В Веймаре, куда он вернулся к началу сезона, Штраус настоял на том, что он здоров, хотя это было не так, и принялся за репетиции «Тристана». Для оркестра это было тяжелым испытанием, и, хотя репетиции начались в октябре, премьера состоялась только 17 января следующего, 1892, года. Отец Штрауса вновь поспешил с советами: «Тристан» потребует от тебя тяжелой работы и напряжения. Я буду рад, когда все закончится. Не устраивай продолжительных репетиций. Не надо утомлять людей, иначе у них наступит апатия, а это отрицательно скажется на спектакле… Я знаю это по собственному опыту… Помни, что твой оркестр небольшой и оркестрантам приходится трудиться на пределе сил. А среди них немало пожилых людей, которым трудно переносить такие нагрузки. Будь благоразумен, дорогой Рихард».[105] Каковы бы ни были недостатки еще не отшлифованной постановки, Штраус остался ею доволен. Он говорил Козиме, что день премьеры был для него самым прекрасным днем в его жизни. Духовную близость с этим произведением, безграничное восхищение им Штраус сохранил до конца своей жизни. Спектакль в Веймаре был лишь первым среди бесчисленных спектаклей, которыми он дирижировал. Много лет спустя, в 1933 году, когда дирижер Фриц Буш написал Штраусу: «Только представьте себе! Кассовые сборы от «Тристана» начинают падать», — Штраус ответил: «Даже если только один-единственный человек купит билет на «Тристана», спектакль обязан состояться. Потому что этим человеком будет последний оставшийся в живых немец».[106] Два года спустя в переписке с Йозефом Грегором, который прислал Штраусу свою книгу «История мирового театра», Штраус писал, что Грегор не сумел оценить значимости «Тристана». Для него же это произведение означает прощание с Шиллером и Гете, высочайший итог двухтысячелетнего развития театра. В старости Штраус некоторое время жил в Швейцарии, покинув измученную войной Германию, и всегда носил с собой партитуру «Тристана» как своего рода талисман.[107]

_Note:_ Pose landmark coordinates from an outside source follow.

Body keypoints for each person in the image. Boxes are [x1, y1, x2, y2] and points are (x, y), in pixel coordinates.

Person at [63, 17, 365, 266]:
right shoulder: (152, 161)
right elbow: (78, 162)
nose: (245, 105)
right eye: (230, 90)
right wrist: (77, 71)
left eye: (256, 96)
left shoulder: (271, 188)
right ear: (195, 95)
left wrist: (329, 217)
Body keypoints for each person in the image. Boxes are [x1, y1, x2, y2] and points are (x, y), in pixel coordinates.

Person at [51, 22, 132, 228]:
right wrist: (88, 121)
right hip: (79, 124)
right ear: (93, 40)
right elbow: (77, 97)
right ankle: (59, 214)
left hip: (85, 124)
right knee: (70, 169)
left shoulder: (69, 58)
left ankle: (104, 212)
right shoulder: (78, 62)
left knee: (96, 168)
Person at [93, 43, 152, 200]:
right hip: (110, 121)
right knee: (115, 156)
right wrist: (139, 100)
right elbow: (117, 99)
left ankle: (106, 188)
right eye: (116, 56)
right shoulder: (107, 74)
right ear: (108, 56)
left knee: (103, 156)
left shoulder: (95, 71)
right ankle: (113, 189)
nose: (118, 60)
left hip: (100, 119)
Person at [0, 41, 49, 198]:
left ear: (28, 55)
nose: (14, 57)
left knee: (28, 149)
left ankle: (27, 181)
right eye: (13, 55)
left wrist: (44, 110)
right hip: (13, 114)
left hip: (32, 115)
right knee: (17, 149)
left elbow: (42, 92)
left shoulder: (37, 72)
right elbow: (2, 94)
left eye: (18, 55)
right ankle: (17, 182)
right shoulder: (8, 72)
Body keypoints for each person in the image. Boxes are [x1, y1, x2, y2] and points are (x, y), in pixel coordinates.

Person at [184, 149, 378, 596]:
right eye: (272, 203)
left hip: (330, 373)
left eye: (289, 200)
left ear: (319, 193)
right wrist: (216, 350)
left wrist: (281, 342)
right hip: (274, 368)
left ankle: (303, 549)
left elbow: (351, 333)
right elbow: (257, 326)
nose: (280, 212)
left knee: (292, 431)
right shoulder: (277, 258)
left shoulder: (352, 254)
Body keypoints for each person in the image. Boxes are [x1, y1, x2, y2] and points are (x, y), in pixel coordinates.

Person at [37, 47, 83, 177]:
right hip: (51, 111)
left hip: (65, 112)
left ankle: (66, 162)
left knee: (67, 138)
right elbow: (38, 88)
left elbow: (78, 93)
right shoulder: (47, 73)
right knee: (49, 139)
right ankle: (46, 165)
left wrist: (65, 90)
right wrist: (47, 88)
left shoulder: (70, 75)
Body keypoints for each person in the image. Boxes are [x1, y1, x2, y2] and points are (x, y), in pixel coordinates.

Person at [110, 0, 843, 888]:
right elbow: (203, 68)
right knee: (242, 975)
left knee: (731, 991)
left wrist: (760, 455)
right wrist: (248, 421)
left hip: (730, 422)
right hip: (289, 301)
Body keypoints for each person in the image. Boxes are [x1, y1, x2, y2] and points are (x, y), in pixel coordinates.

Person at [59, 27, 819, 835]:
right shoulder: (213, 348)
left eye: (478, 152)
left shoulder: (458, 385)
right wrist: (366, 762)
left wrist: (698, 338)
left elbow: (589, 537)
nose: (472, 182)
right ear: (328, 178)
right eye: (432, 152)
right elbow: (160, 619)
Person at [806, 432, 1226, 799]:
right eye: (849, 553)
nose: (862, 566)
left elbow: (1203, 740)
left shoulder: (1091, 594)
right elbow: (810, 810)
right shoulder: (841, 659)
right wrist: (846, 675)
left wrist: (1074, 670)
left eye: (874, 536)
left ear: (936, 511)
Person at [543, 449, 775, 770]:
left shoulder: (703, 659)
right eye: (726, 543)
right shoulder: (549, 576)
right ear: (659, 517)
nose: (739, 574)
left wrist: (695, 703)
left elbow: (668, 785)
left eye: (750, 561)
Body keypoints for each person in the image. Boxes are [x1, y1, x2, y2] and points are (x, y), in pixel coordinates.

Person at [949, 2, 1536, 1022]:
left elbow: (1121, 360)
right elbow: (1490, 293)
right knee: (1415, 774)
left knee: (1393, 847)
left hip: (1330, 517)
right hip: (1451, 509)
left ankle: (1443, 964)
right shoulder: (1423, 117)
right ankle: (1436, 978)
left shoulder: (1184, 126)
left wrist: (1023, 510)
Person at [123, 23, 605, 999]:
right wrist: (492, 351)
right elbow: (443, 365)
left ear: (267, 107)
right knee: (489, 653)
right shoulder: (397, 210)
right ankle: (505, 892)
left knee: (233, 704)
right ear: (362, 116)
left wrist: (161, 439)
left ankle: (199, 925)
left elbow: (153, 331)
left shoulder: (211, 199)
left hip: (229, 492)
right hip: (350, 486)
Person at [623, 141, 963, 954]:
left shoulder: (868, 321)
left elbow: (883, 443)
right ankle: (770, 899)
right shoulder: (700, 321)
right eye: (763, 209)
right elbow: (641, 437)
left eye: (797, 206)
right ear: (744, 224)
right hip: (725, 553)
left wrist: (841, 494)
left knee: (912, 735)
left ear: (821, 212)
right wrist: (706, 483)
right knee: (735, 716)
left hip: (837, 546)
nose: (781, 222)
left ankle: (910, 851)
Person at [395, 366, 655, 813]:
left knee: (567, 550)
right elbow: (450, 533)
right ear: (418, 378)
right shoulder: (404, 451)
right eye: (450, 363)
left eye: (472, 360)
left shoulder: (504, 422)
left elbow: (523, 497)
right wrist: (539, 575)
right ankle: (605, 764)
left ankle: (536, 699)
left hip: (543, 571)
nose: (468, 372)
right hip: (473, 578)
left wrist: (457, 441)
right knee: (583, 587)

В июне того года, когда был поставлен «Тристан», Штраус заболел снова… На этот раз у него обнаружили плеврит и острый бронхит. Возможно, он не вылечился от предыдущей болезни, возможно, сказалась напряженная работа. Он побледнел, сильно исхудал и кашлял. Врачи снова опасались за его жизнь. В те времена рекомендовали только одно средство против респираторных заболеваний — уехать в теплые края. И снова на помощь пришел дядя Георг, сделав щедрый подарок в 5000 марок. Штраус уехал в Грецию, а потом — в Египет. Он провел вдали от родины восемь месяцев. Сохранился дневник, который вел все это время Штраус. Греция произвела на него такое же сильное впечатление, какое она производит на всех, кто умеет видеть и мыслить исторически: она оживила в нем чувство прекрасного. Он, так сказать, как бы лично познакомился с Зевсом и Афродитой. Генри Миллер в своей книге «Греция» писал, что влюбиться в Грецию чрезвычайно просто. «Это все равно что влюбиться в собственное отражение». Картины античной Греции найдут позже выражение в творчестве Штрауса, хотя и искаженные бледным слепком мира Фрейда. А пока Штраус восхищался, наслаждался, поражался и совершал путешествия то в голубые горы, то к голубому морю, бродил по Акрополю и музеям, общался с людьми. Короче говоря, шел по хорошо проторенной дороге всех посещающих эту страну. Но, в отличие от обычного путешественника, он как художник смотрел на все глазами своего искусства. «Талант поглощает человека, — говорил Эмерсон, — а человек, в свою очередь, поглощает все, что питает его талант». В Олимпии, любуясь Гермесом Праксителя, Штраус думал о Байрёйте! Он сравнивал Грецию, дарующую ощущение красоты, — ощущение, рожденное такими малознаменательными событиями, как состязания в беге и борьбе, — с красотой, созданной одним человеком, Вагнером, «возвысившимся над своим народом». «Здесь — великий народ, там — великий гений».